We, on the other hand, want to document every wrinkle, every gray hair, every liver spot. We want some sort of miracle goo to pour on those wrinkles and gray hair (or bald scalp) or liver spots and make everything magically disappear.
We want to be virile and cool and with it and happening people.
And all the while that we're thinking we're still pretty cool, we're whining about being old. At least that's my observation. Maybe I"m wrong. Maybe I was too absorbed in myself ten, twenty, thirty years ago to hear my mother complain about her gray hair and liver spots. But, I think I'm right.
I don't know if it's television, movies, Madison Avenue, or what, but we act like old age is not something we thought would ever happen. We look at our tired, prune-like old faces and wonder what's going on. We act like we're in some sort of science fiction movie and the aliens are doing something horrible to us.
I don't want to be like that. I want to be cool, but cool in a "hey, I AM old" sort of way. I want to embrace my liver spots...maybe even take a magic marker and play connect the dots with them. I'm tired of the magic goo. There really isn't much magic in it.

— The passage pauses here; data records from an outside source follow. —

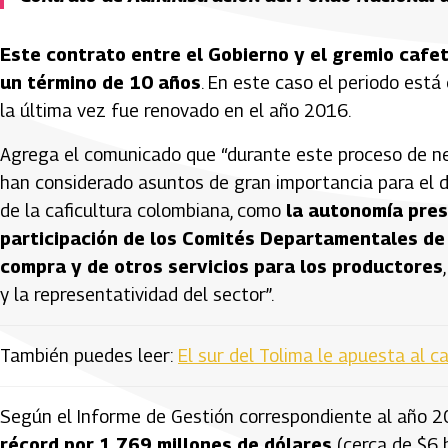
Este contrato entre el Gobierno y el gremio cafe
un término de 10 años
. En este caso el periodo está
la última vez fue renovado en el año 2016.
Agrega el comunicado que “durante este proceso de neg
han considerado asuntos de gran importancia para el d
de la caficultura colombiana, como
la autonomía pres
participación de los Comités Departamentales de C
compra y de otros servicios para los productores
y la representatividad del sector”.
También puedes leer:
El sur del Tolima le apuesta al c
Según el Informe de Gestión correspondiente al año 2
récord por 1.769 millones de dólares
(cerca de $6 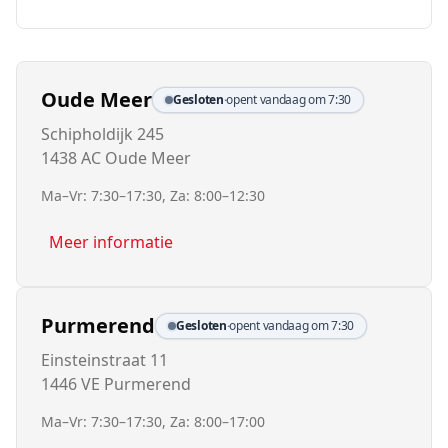
Oude Meer
Gesloten
·
opent vandaag om 7:30
Schipholdijk 245
1438 AC Oude Meer
Ma–Vr: 7:30–17:30, Za: 8:00–12:30
Meer informatie
Purmerend
Gesloten
·
opent vandaag om 7:30
Einsteinstraat 11
1446 VE Purmerend
Ma–Vr: 7:30–17:30, Za: 8:00–17:00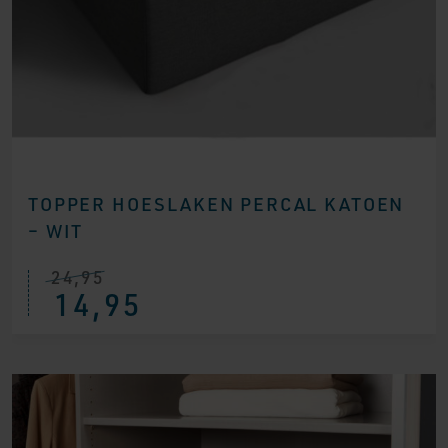
TOPPER HOESLAKEN PERCAL KATOEN
– WIT
24,95
14,95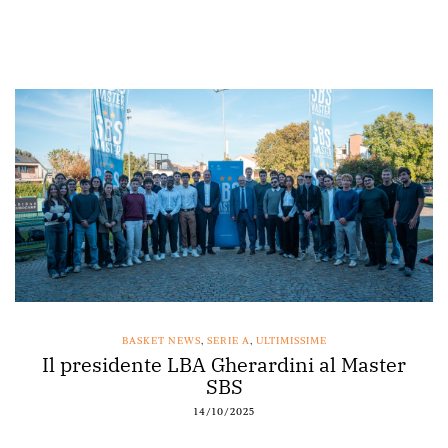
BASKET NEWS
,
SERIE A
,
ULTIMISSIME
Il presidente LBA Gherardini al Master
SBS
14/10/2025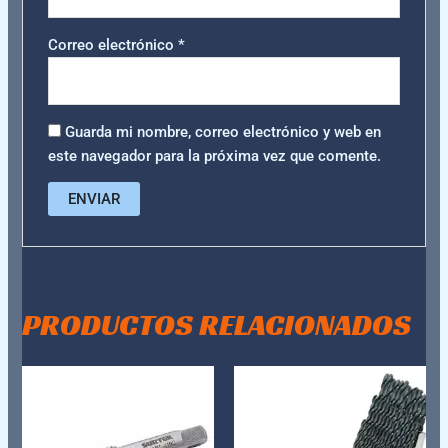
Correo electrónico
*
Guarda mi nombre, correo electrónico y web en
este navegador para la próxima vez que comente.
PRODUCTOS RELACIONADOS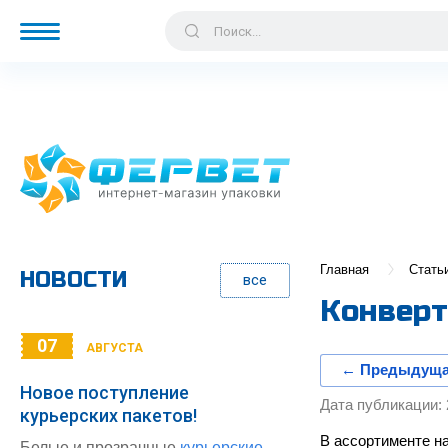
Главная
Стать
НОВОСТИ
все
Конверт
07
АВГУСТА
← Предыдущ
Новое поступление
Дата публикации: 
курьерских пакетов!
В ассортименте н
Белые и прозрачные
курьерские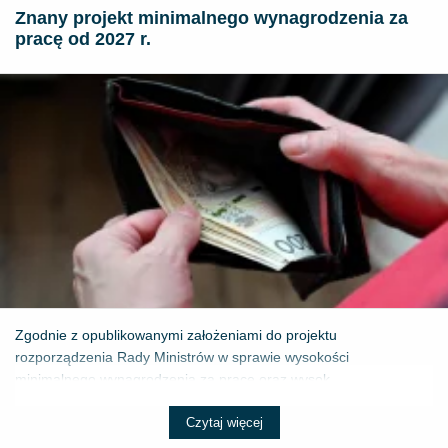
Znany projekt minimalnego wynagrodzenia za
pracę od 2027 r.
Zgodnie z opublikowanymi założeniami do projektu
rozporządzenia Rady Ministrów w sprawie wysokości
minimalnego wynagrodzenia za pracę oraz wysok...
Czytaj więcej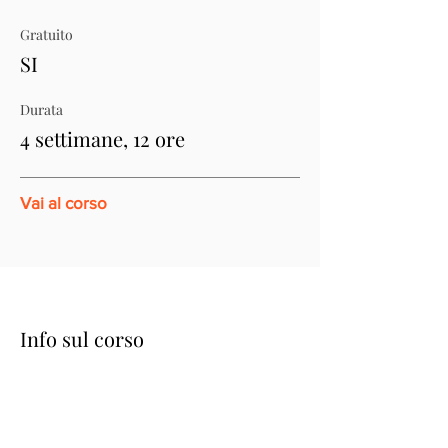
Gratuito
SI
Durata
4 settimane, 12 ore
Vai al corso
Info sul corso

In my mind, I think of myself as thirty, until I move or breathe or catch a glimpse of myself in the mirror. I want to start thinking of myself as 70. Even though I'm still more than a decade away from that age, if I think of myself as 70, I'll be really impressed when I look in the mirror. It is true, I look pretty good for a 70 year old man, and if I live another 30 years, I'll be a hundred in my mind. That'll be cool. Maybe Willard Scott will say hello to me.
What's the use of trying to pretend I'm thirty? It ain't working. I know it and you know it. And, while I have a few aches and pains, it's not so bad for this 70 year-old body.
So, I'm going to go out and embrace the day as an old man. Okay, I will dab just a little of that mushroom facial elixir on first, but then I'm out of here.